Often, perfectionism runs contrary to improvement. Your obsession with perfection can hinder you from making mistakes and reflecting on the lessons. The main goal in learning is to do your best even if it’s imperfect, improve in the process, then move on to the next work and do better with it.

Yes, that’s true. But learning is not a static process.

There will be times when your goal is to create the best work — not “the best you can possibly make,” but “the best, period.” And during those moments, there is no greater virtue than perfectionism.

7. Connecting everything to everything else

This is my favorite quote from Leonardo:

Principles for the Development of a Complete Mind: Study the science of art. Study the art of science. Develop your senses — especially learn how to see. Realize that everything connects to everything else.

Perhaps, the biggest fallacy of modern education is that we’ve put knowledge into separate boxes when it’s supposed to be a unified entity.

Science, art, history, philosophy — they’re all supposed to work in tandem. They inform and expand on each other. They fill each other’s gaps. After all, they have the same purpose: To help us make sense of the universe.

By separating knowledge into silos, we’re breaking the universe into fragments, and this way we will never understand it in its entirety.

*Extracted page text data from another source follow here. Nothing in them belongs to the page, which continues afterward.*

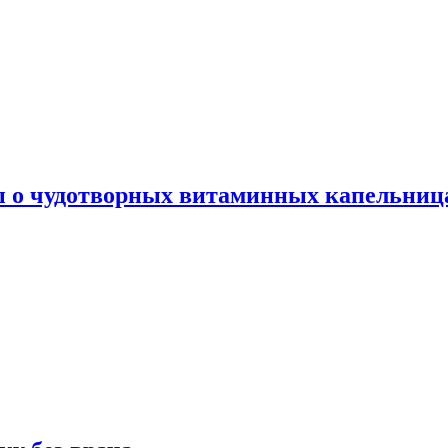
ы о чудотворных витаминных капельница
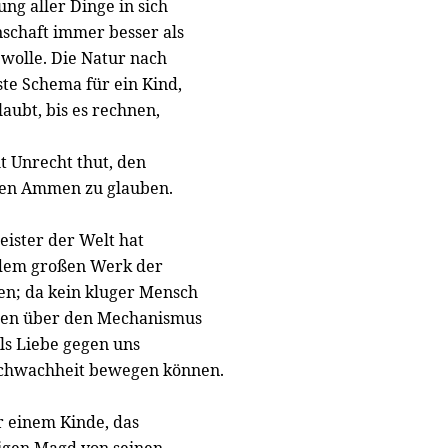
ng aller Dinge in sich
enschaft immer besser als
r wolle. Die Natur nach
ste Schema für ein Kind,
aubt, bis es rechnen,
t Unrecht thut, den
inen Ammen zu glauben.
ister der Welt hat
y dem großen Werk der
en; da kein kluger Mensch
rren über den Mechanismus
ls Liebe gegen uns
 Schwachheit bewegen können.
r einem Kinde, das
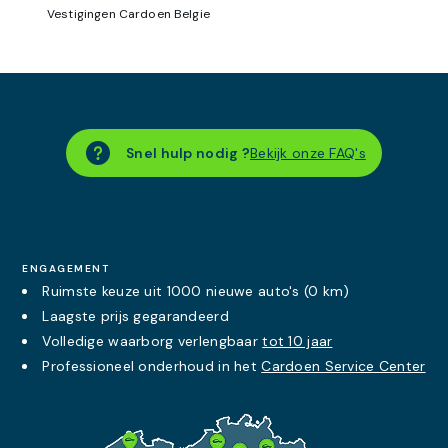
Vestigingen Cardoen Belgie
Snel hulp nodig ?
Bekijk onze FAQ's
ENGAGEMENT
Ruimste keuze uit 1000 nieuwe auto's (0 km)
Laagste prijs
gegarandeerd
Volledige waarborg verlengbaar
tot 10 jaar
Professioneel onderhoud in het
Cardoen Service Center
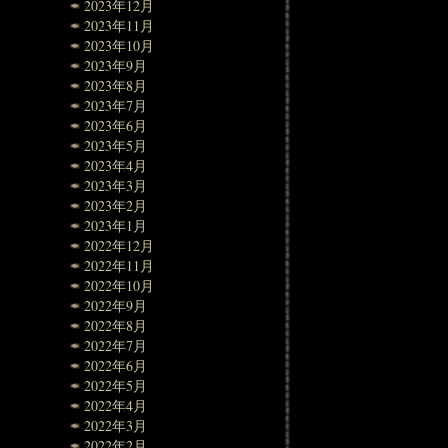
2023年12月
2023年11月
2023年10月
2023年9月
2023年8月
2023年7月
2023年6月
2023年5月
2023年4月
2023年3月
2023年2月
2023年1月
2022年12月
2022年11月
2022年10月
2022年9月
2022年8月
2022年7月
2022年6月
2022年5月
2022年4月
2022年3月
2022年2月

Geniuses like Leonardo, however, know that a fragmentary approach is incorrect. There is a science to art, just as there’s an art to science. Everything is connected to everything else — and we should learn to see that connection.

Final Thoughts

Presumed self-portrait of Leonardo da Vinci.

To recap, here are the takeaways I’ve learned from Leonardo’s biography:

  1. Be relentlessly curious
  2. Don’t just see, observe
  3. Don’t just study, experience
  4. Seek knowledge for its own sake
  5. Procrastinate (purposefully)
  6. Be perfectionistic when you need to
  7. Connect everything to everything else

I have tried implementing these seven habits in my own life (that’s habit no. 3: Experience!) and I honestly think they’re worth a shot.

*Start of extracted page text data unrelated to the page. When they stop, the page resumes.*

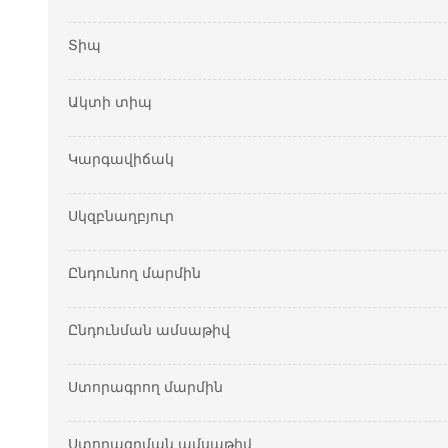
Տիպ
Ակտի տիպ
Կարգավիճակ
Սկզբնաղբյուր
Ընդունող մարմին
Ընդունման ամսաթիվ
Ստորագրող մարմին
Ստորագրման ամսաթիվ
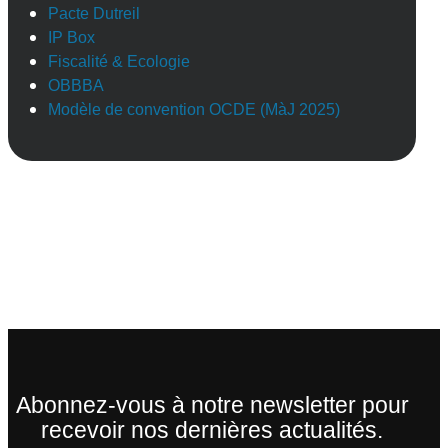
Pacte Dutreil
IP Box
Fiscalité & Ecologie
OBBBA
Modèle de convention OCDE (MàJ 2025)
Abonnez-vous à notre newsletter pour
recevoir nos dernières actualités.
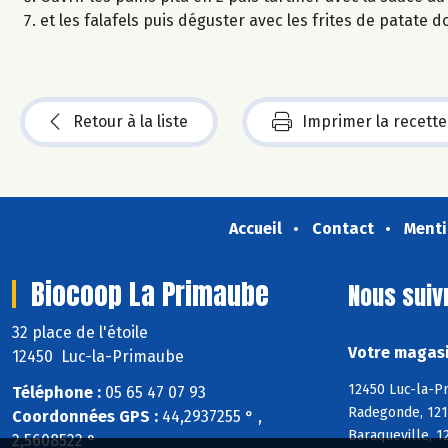
et les falafels puis déguster avec les frites de patate d
Retour à la liste
Imprimer la recette
Accueil
Contact
Menti
Biocoop La Primaube
Nous suiv
32 place de l'étoile
Votre magasi
12450 Luc-la-Primaube
12450 Luc-la-P
Téléphone :
05 65 47 07 93
Radegonde, 1216
Coordonnées GPS :
44,2937255 ° ,
Baraqueville, 
2,5608522 °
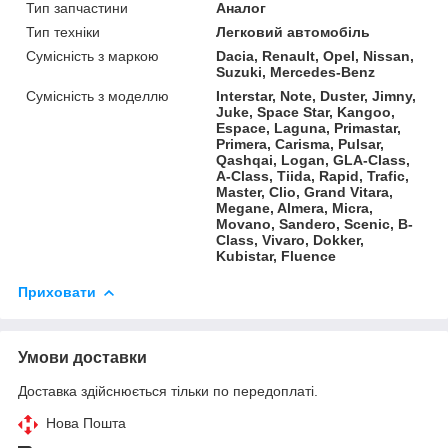
Тип запчастини
Аналог
Тип техніки
Легковий автомобіль
Сумісність з маркою
Dacia, Renault, Opel, Nissan,
Suzuki, Mercedes-Benz
Сумісність з моделлю
Interstar, Note, Duster, Jimny,
Juke, Space Star, Kangoo,
Espace, Laguna, Primastar,
Primera, Carisma, Pulsar,
Qashqai, Logan, GLA-Class,
A-Class, Tiida, Rapid, Trafic,
Master, Clio, Grand Vitara,
Megane, Almera, Micra,
Movano, Sandero, Scenic, B-
Class, Vivaro, Dokker,
Kubistar, Fluence
Приховати
Умови доставки
Доставка здійснюється тільки по передоплаті.
Нова Пошта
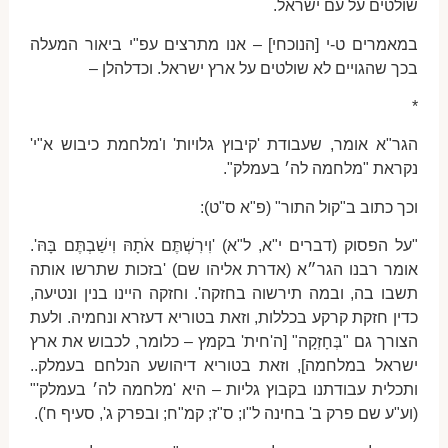
שולטים על עם ישראל.
במאמרים ט-י [הנוכחי] – אנו מתרצים עפ"י ביאור המעלה
בכך שהגויים לא שולטים על ארץ ישראל. וכדלהלן –
*
הגר"א אומר, שעבודת 'קיבוץ גלויות' ו'מלחמת כיבוש א"י'
נקראת "מלחמה לה׳ בעמלק".
וכך כתוב ב"קול התור" (פ"א ס"ט):
"על הפסוק (דברים י"א, ל"א) 'וִירִשְׁתֶּם אֹתָהּ וִישַׁבְתֶּם בָּהּ'.
אומר רבנו הגר״א (אדרת אליהו שם) 'בזכות שתרשו אותה
תשבו בה, ובמה תירשוה בחזקה'. וחזקה היינו בנין ונטיעה,
כדין חזקת קרקע בכללות, וזאת בטוריא דעזרא ונחמיה. ולעת
הצורך גם "בְּחָזְקָה" [ה'חית' בקמץ – כלומר, לכבוש את ארץ
ישראל במלחמה], וזאת בטוריא דיהושע הנלחם בעמלק..
ותכלית עבודתנו בקבוץ גליות – היא 'מלחמה לה׳ בעמלק'"
(וע"ע שם פרק ב' בחינה ל"ו; ס"ז; קמ"ח; ובפרק ג', סעיף ח').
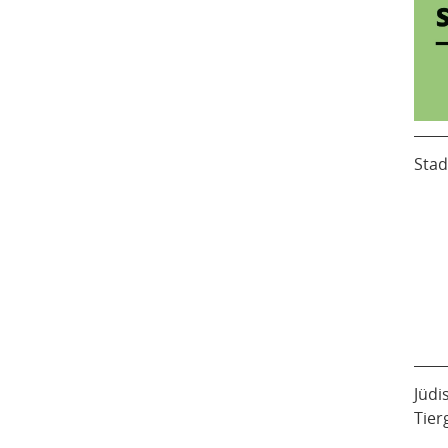
Stad
Jüdi
Tier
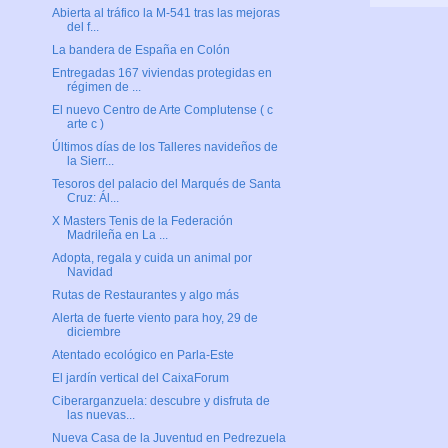
Abierta al tráfico la M-541 tras las mejoras
del f...
La bandera de España en Colón
Entregadas 167 viviendas protegidas en
régimen de ...
El nuevo Centro de Arte Complutense ( c
arte c )
Últimos días de los Talleres navideños de
la Sierr...
Tesoros del palacio del Marqués de Santa
Cruz: Ál...
X Masters Tenis de la Federación
Madrileña en La ...
Adopta, regala y cuida un animal por
Navidad
Rutas de Restaurantes y algo más
Alerta de fuerte viento para hoy, 29 de
diciembre
Atentado ecológico en Parla-Este
El jardín vertical del CaixaForum
Ciberarganzuela: descubre y disfruta de
las nuevas...
Nueva Casa de la Juventud en Pedrezuela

Some of them already come naturally anyway, like no. 4 — I learn because I enjoy it, I’ve always been like that. Maybe you already identify with one (or more) of these habits as well? Good, then you won’t be starting from zero.

Lastly, a tiny note: I’m not a historian. While I did my due diligence when writing this piece, I encourage you to do your own. Although even if we dismiss the historical accuracy and remove Leonardo’s name from this article, these seven habits can still be useful to adopt.